Although every state's peer review statute is unique there are common elements found in all such statutes:1) each statute defines what constitutes a peer review committee; 2) grants limited immunity for all participants from suit arising from their participation on the review committee; 3) establishes a privilege or makes all records, documents, and communications made during the peer review proceedings confidential to all third parties. It is important to note, however, the privilege or confidential nature of the peer review proceedings is not automatic and it is the responsibility of the person asserting such privilege or confidentiality to assert it and prove that such privilege or confidentiality applies under the given circumstances. The provisions of the Privacy Rule apply to all forms of health information including, but not limited to, electronic, written, or oral information.
HIPAA privacy law
The Health Privacy Act of 1974 was enacted to prohibit the disclosure of a patient's medical records without the express written consent of the individual to whom the records pertain. Under the terms of the act there are twelve disclosure exceptions all of which are set forth in the context of the statute.
Most patients can be ensured that all their health information is protected as the covered entities under the federal statute include all health insurance companies, HMOs, and government programs including Medicare and Medicaid. The Rule also applies to all health care providers and health care clearinghouses that collect health information for transfer information from one entity into another.

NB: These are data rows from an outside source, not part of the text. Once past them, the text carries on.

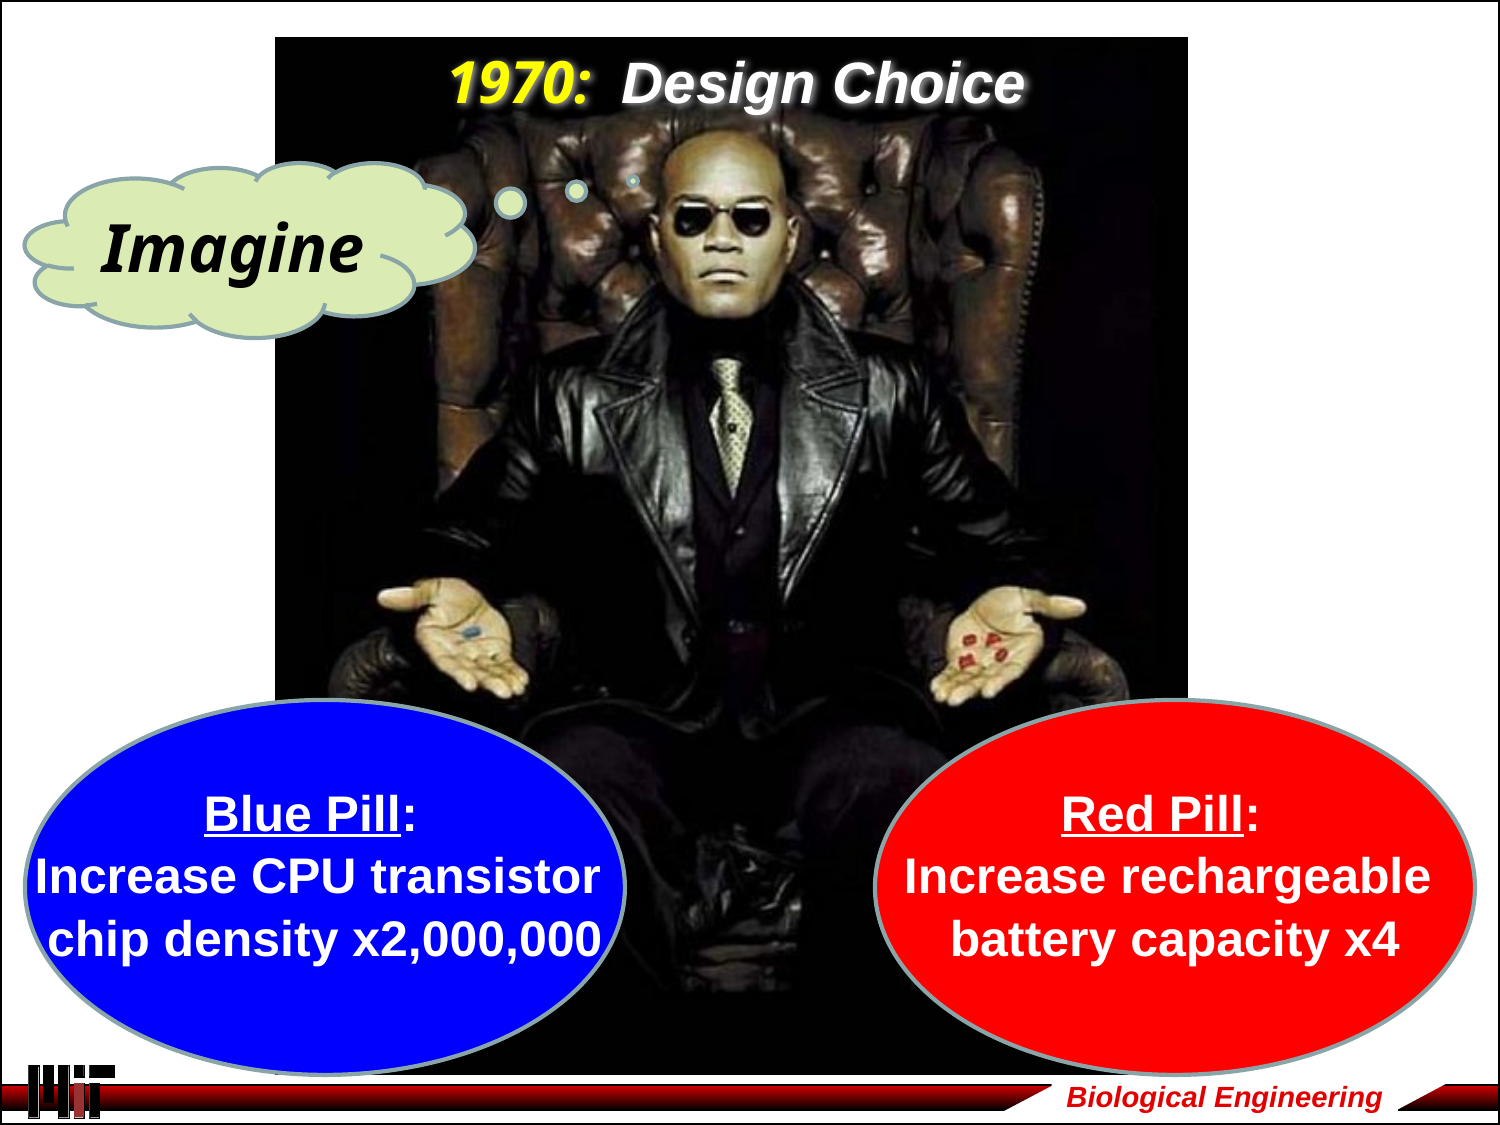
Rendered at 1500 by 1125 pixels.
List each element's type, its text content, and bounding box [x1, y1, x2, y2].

text_box Blue Pill: Increase CPU transistor chip density x2,000,000 [22, 701, 269, 1074]
text_box Red Pill: Increase rechargeable battery capacity x4 [1190, 698, 1478, 1077]
picture [274, 37, 1188, 1075]
text_box Imagine [22, 165, 269, 341]
picture [26, 1062, 116, 1120]
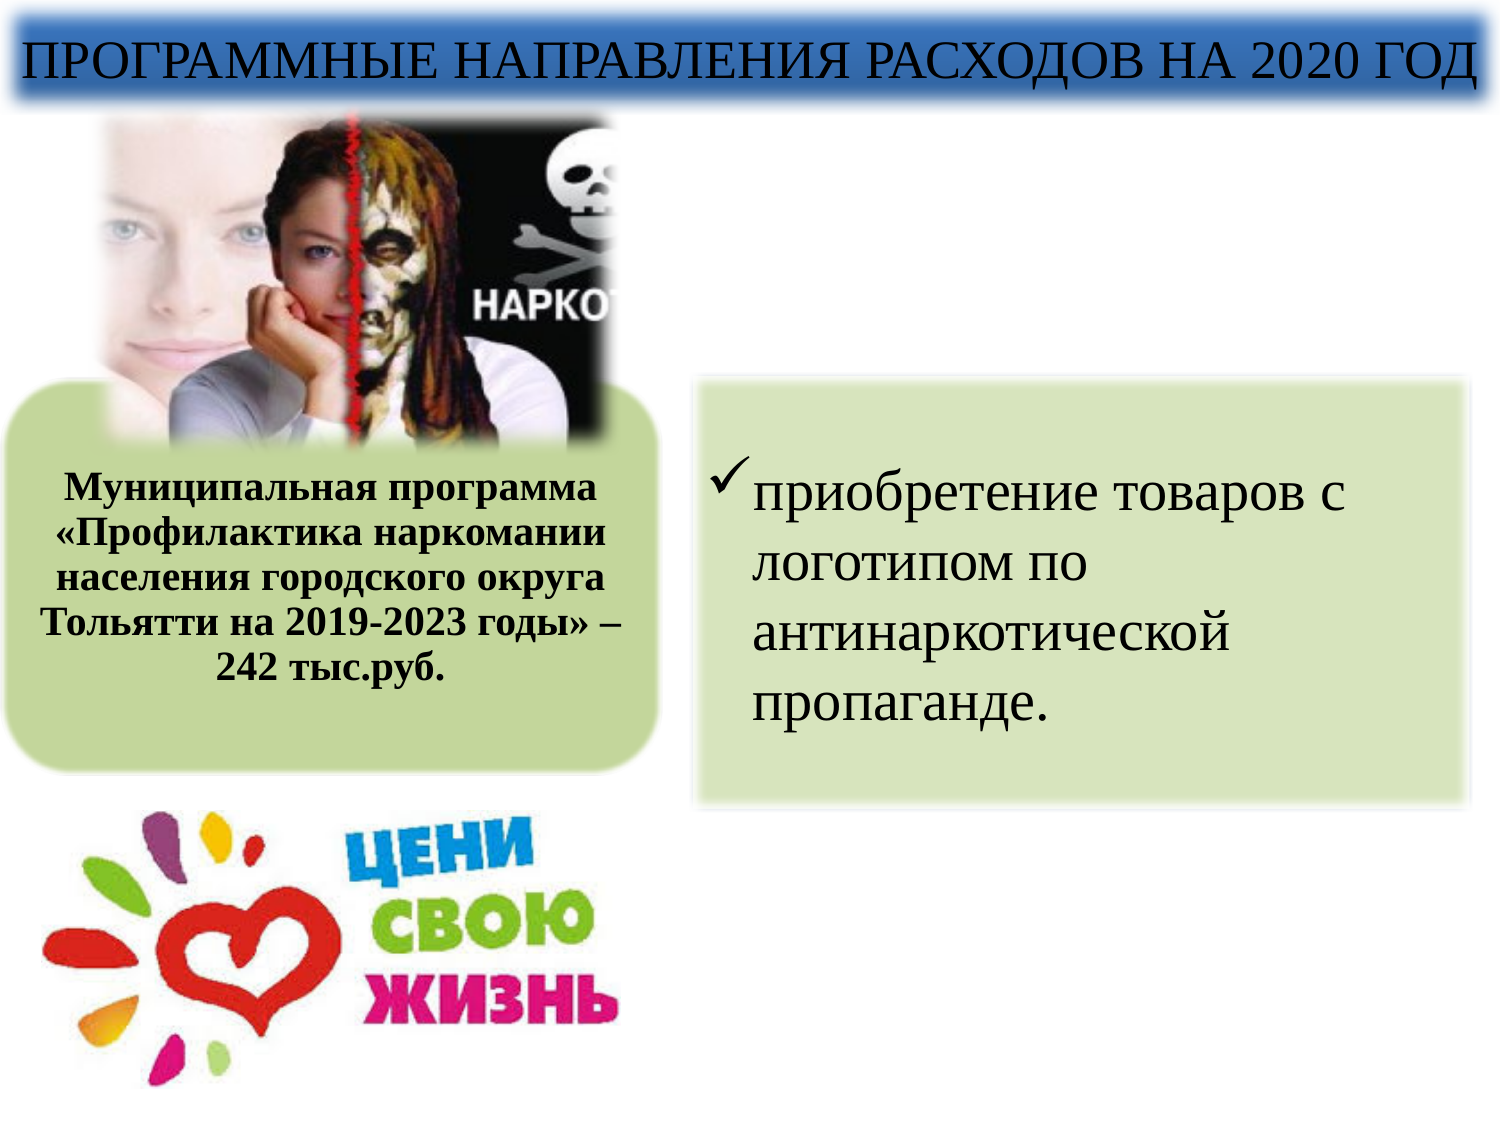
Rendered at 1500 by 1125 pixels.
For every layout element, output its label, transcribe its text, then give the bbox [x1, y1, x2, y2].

text_box Программные направления расходов на 2020 год [29, 29, 1473, 86]
picture [88, 101, 621, 457]
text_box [0, 136, 1483, 1125]
picture [41, 810, 621, 1089]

HIPAA provides protection of any information that is prepared by any doctors, nurses, or other health care provider and placed in one's permanent medical records. Also provided protection under the terms of HIPAA are any conversations held with such individuals as long as such conversation involves one's health care or treatment and any billing information generated as a result of such care.
The information in one's medical file can be properly shared for a variety of purposes related to one's care. An example of some of the proper sharing arrangements include any information required for treatment and care; to assist payment for any treatment received from a hospital, doctor, or other health care provider; or to provide information regarding public health concerns of to law enforcement agencies in emergency situations.
The Privacy Rule strictly requires that all health care providers and agencies must put in place safeguards to ensure that all provisions of the Rule are enforced. These safeguards must include rules limiting access to health records and provide proper education to personnel instructing them as to the proper use and release of medical records.
6. Patient Self-Determination Act of 1990
The Patient Self-Determination Act of 1990 requires all medical facilities to provide patients with written notification of their right to refuse or consent to medical treatment. The purpose of this federal statute is to address concerns that patients were not being provided full and accurate information regarding their medical condition and treatment. The consent form that is utilized in conformance with this statute is required to advise the patient as to what the recommended procedure is, why the procedure is being recommended, and what the inherent risks are, and what alternative treatments or procedures might be.